The input:

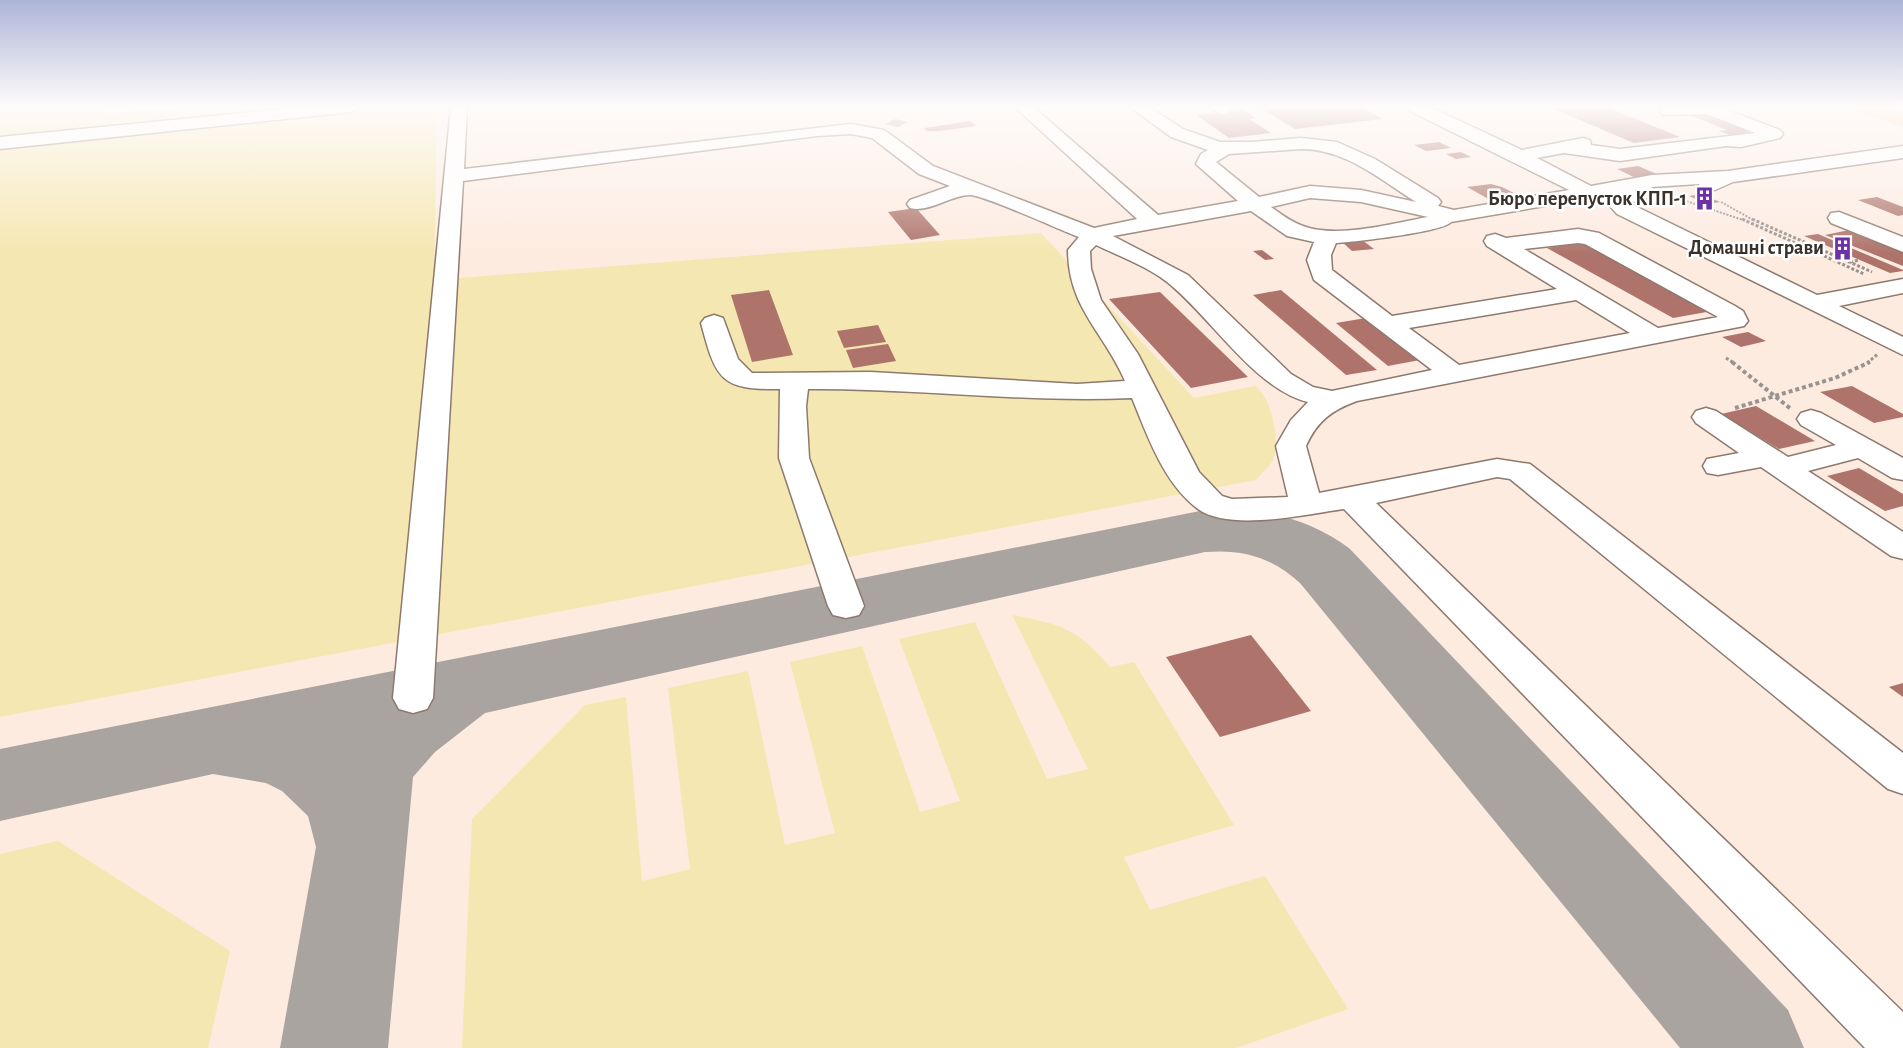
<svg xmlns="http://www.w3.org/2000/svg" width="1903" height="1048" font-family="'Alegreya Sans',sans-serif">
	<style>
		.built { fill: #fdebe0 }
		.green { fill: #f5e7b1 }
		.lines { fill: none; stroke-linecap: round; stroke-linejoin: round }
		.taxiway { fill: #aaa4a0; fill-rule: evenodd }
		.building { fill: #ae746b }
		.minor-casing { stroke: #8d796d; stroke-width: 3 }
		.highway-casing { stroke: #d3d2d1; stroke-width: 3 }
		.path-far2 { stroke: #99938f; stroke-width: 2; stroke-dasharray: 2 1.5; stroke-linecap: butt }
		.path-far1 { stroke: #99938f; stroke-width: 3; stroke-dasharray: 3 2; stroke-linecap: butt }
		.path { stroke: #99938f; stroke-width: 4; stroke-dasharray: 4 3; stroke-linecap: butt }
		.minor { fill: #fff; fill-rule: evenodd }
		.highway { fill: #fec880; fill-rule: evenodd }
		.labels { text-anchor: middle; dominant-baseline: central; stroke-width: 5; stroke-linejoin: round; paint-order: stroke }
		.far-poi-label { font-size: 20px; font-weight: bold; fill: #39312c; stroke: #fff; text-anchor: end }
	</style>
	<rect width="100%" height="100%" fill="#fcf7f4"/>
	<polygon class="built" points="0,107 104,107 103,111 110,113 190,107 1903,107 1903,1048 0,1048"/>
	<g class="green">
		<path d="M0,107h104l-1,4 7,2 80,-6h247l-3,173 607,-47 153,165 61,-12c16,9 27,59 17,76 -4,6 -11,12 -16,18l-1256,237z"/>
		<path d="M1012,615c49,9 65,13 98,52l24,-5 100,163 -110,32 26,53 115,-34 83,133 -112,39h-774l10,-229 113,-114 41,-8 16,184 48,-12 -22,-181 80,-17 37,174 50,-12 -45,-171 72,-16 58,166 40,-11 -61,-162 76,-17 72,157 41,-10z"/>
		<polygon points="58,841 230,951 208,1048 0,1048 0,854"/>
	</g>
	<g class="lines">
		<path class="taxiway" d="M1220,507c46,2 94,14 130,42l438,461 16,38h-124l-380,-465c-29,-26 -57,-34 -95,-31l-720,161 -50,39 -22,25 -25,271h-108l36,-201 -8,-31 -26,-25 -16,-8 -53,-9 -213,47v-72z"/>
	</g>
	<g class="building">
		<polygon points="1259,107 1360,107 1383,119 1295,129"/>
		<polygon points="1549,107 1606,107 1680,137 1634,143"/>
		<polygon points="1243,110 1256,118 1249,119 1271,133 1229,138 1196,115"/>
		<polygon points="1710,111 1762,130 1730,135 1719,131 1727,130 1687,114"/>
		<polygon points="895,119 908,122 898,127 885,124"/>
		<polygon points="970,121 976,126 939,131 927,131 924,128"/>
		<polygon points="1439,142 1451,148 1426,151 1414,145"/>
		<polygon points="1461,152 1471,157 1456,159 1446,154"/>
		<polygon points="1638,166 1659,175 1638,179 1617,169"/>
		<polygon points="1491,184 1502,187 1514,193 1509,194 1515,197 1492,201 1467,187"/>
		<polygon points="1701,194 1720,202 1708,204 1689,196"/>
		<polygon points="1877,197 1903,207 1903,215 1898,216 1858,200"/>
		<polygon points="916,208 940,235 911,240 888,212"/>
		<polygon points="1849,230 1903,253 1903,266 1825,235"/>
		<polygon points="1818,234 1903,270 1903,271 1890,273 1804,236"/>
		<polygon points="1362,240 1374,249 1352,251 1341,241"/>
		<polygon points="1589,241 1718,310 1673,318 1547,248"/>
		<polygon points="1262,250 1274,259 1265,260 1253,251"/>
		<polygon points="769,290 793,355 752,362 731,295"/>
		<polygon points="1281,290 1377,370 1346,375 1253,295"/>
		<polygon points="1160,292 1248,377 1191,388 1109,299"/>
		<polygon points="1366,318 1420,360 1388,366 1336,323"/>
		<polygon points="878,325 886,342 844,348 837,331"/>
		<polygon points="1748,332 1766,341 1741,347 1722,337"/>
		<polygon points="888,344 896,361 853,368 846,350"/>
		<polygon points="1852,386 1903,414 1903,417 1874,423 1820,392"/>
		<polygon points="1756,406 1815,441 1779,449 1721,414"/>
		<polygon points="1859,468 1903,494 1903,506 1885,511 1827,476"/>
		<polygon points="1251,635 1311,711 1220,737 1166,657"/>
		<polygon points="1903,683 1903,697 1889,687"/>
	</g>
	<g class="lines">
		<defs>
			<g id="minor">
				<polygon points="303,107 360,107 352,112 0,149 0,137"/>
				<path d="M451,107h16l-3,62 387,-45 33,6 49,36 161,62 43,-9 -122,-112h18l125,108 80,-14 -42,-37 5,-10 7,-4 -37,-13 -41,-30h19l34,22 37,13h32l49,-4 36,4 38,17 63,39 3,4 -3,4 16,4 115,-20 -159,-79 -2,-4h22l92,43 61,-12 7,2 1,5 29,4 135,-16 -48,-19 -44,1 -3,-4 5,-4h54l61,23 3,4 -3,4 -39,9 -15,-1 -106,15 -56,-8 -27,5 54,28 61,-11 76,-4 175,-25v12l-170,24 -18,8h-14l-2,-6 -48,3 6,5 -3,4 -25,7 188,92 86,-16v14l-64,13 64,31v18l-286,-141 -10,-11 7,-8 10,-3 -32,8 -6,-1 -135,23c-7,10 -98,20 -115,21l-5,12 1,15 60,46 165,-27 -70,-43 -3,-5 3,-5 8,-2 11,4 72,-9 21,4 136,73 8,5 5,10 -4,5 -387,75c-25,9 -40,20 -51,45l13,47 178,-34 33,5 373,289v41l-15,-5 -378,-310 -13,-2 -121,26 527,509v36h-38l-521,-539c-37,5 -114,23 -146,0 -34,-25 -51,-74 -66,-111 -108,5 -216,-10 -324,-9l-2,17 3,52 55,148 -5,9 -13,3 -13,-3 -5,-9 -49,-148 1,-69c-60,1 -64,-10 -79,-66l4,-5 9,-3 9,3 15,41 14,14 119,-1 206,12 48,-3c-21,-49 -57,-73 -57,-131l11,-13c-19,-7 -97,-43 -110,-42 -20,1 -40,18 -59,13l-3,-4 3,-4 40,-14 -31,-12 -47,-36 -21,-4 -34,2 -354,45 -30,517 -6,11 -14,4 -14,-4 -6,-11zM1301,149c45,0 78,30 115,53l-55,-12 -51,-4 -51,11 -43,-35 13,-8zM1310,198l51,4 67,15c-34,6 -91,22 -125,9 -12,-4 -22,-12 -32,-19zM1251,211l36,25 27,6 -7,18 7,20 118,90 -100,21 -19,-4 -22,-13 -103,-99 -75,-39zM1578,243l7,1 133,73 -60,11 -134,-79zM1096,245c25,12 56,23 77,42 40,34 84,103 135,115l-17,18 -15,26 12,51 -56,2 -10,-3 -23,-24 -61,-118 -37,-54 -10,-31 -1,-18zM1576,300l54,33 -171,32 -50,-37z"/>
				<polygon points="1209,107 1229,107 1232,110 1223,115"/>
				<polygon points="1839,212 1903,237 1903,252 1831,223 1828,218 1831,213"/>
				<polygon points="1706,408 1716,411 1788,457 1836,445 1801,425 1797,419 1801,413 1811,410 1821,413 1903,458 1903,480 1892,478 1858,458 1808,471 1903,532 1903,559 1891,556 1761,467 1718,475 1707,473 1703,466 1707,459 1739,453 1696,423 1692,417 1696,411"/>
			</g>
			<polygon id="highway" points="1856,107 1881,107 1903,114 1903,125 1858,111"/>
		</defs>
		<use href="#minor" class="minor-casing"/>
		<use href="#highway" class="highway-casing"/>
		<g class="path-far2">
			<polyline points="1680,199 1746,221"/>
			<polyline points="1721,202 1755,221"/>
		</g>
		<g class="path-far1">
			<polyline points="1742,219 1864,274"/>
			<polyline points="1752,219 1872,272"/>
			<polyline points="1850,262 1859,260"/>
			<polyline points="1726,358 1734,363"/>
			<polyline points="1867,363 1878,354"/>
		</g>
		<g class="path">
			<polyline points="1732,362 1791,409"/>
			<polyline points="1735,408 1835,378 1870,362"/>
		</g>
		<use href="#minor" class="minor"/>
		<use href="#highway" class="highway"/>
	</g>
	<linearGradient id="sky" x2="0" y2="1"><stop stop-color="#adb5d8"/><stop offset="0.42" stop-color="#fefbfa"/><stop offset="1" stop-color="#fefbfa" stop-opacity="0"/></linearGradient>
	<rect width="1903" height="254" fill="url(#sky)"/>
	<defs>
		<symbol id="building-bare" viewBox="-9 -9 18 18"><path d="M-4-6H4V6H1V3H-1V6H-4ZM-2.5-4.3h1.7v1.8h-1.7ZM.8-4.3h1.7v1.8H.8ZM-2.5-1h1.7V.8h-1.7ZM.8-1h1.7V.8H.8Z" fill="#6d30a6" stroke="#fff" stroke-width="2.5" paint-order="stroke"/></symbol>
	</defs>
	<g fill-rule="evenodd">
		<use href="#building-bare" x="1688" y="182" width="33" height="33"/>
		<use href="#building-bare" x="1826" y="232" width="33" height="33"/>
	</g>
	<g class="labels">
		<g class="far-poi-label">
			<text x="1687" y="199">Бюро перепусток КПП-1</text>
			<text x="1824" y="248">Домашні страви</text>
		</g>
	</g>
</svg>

...

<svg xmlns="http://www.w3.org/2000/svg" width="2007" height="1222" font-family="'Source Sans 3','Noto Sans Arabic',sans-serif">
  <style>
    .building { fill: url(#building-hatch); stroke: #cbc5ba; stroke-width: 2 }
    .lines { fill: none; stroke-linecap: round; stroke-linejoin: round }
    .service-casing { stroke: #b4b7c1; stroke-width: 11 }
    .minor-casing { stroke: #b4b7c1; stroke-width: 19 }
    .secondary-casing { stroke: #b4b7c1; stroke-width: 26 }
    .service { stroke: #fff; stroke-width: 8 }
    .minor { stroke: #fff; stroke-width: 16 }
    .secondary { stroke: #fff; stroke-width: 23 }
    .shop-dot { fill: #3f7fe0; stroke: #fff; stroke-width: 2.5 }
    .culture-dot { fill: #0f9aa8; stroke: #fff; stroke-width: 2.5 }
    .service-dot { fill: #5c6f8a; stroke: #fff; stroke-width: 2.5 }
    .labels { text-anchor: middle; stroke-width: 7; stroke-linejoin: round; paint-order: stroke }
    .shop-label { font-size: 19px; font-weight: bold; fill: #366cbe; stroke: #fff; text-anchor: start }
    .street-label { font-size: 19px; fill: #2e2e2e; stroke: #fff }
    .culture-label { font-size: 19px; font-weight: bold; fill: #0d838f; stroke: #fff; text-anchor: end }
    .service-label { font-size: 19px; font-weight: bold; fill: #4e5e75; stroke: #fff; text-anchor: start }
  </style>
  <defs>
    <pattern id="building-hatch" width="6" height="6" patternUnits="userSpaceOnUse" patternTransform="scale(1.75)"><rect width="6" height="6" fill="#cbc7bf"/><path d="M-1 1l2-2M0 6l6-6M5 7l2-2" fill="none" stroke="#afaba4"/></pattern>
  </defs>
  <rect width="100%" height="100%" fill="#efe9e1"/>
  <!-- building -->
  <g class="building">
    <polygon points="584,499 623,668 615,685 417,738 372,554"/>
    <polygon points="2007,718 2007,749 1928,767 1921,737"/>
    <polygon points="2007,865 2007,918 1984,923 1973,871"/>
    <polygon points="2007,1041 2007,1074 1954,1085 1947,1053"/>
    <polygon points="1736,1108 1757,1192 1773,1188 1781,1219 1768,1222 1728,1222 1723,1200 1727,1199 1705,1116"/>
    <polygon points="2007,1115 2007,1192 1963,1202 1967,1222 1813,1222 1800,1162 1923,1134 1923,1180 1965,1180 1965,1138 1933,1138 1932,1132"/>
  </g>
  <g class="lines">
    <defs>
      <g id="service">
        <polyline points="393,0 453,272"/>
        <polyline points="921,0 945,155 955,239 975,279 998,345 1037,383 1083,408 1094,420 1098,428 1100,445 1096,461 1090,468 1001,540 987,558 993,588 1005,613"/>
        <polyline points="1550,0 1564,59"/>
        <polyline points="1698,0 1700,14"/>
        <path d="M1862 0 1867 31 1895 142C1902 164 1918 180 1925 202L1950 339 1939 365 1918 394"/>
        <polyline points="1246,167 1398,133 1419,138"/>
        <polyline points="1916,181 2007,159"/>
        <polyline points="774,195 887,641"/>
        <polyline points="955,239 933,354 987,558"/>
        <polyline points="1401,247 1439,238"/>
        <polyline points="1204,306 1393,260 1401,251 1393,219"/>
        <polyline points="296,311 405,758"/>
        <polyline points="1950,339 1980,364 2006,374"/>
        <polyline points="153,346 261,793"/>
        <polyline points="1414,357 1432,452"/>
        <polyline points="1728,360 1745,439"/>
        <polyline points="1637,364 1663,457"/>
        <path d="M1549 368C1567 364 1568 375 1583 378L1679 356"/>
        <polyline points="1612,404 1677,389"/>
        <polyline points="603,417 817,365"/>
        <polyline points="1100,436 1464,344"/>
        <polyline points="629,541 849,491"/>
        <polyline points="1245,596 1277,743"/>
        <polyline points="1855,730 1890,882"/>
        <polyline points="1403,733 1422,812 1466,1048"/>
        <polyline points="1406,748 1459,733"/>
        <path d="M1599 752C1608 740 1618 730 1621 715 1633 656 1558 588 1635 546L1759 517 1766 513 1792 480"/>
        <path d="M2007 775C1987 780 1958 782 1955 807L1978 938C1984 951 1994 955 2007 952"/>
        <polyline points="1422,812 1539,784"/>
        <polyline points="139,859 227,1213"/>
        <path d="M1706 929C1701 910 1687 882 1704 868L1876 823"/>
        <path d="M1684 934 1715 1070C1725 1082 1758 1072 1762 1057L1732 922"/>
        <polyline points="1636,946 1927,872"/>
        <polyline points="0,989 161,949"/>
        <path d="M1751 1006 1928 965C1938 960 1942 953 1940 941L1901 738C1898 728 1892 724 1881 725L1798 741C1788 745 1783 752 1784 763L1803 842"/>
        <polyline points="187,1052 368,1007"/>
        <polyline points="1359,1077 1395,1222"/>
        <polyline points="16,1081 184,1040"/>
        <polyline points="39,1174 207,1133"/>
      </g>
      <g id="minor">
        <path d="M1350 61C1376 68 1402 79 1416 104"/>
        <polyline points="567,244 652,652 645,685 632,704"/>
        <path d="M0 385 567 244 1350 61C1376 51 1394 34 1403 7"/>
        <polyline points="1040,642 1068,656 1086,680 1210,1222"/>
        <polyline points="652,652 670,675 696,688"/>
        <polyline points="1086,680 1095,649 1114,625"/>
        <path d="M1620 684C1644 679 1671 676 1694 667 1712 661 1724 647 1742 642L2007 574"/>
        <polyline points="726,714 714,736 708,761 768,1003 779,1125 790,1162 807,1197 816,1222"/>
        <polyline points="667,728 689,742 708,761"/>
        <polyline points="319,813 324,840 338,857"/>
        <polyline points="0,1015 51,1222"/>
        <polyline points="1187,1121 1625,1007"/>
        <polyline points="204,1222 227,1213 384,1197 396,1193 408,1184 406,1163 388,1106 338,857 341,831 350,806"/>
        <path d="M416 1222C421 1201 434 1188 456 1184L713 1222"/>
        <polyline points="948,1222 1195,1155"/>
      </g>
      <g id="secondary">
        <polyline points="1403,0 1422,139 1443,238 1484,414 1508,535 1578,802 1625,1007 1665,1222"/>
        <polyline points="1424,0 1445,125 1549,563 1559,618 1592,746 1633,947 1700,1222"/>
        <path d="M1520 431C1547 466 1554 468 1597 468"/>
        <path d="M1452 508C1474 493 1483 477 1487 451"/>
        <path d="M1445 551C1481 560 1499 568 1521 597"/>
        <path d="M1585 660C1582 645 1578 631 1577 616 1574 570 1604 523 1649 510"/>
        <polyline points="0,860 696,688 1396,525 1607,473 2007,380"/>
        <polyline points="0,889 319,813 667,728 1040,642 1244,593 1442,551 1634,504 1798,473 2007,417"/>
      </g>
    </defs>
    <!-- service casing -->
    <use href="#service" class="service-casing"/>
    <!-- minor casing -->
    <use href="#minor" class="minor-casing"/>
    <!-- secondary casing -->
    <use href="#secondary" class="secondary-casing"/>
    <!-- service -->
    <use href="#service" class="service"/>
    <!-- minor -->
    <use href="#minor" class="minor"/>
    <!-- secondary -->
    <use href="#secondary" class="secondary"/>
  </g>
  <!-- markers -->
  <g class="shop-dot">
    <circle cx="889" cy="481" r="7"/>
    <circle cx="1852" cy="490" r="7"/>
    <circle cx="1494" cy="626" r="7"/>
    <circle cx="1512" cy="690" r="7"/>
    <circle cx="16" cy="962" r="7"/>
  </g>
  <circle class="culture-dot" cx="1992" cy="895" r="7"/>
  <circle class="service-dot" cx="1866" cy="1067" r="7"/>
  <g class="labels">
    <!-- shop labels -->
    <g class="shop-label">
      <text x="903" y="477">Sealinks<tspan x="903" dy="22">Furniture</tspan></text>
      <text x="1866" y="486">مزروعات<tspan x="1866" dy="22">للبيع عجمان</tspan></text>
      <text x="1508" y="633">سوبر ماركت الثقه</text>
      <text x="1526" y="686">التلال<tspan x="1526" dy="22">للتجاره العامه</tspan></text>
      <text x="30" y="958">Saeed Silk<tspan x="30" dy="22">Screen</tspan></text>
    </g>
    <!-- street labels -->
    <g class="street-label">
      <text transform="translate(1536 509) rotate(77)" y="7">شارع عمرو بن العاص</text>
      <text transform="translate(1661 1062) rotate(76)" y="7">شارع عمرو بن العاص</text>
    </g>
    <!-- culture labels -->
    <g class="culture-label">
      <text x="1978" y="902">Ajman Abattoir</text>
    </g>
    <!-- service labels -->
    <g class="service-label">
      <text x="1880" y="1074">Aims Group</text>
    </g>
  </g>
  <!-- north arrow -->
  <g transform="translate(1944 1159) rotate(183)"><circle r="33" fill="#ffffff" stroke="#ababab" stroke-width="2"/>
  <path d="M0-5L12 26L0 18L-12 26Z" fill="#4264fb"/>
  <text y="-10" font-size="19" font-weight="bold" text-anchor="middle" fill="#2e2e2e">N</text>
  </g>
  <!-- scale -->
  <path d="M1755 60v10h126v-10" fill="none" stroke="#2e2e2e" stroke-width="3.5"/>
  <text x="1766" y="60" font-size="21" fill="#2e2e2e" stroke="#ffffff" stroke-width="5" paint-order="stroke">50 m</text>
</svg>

Task prompt:
One stretch of the lines above is wanted, from the line that contains "#fff; stroke-width: 8" through the line that contains "middle; stroke-width: 7;". Output it exactly.

Task result:
    .service { stroke: #fff; stroke-width: 8 }
    .minor { stroke: #fff; stroke-width: 16 }
    .secondary { stroke: #fff; stroke-width: 23 }
    .shop-dot { fill: #3f7fe0; stroke: #fff; stroke-width: 2.5 }
    .culture-dot { fill: #0f9aa8; stroke: #fff; stroke-width: 2.5 }
    .service-dot { fill: #5c6f8a; stroke: #fff; stroke-width: 2.5 }
    .labels { text-anchor: middle; stroke-width: 7; stroke-linejoin: round; paint-order: stroke }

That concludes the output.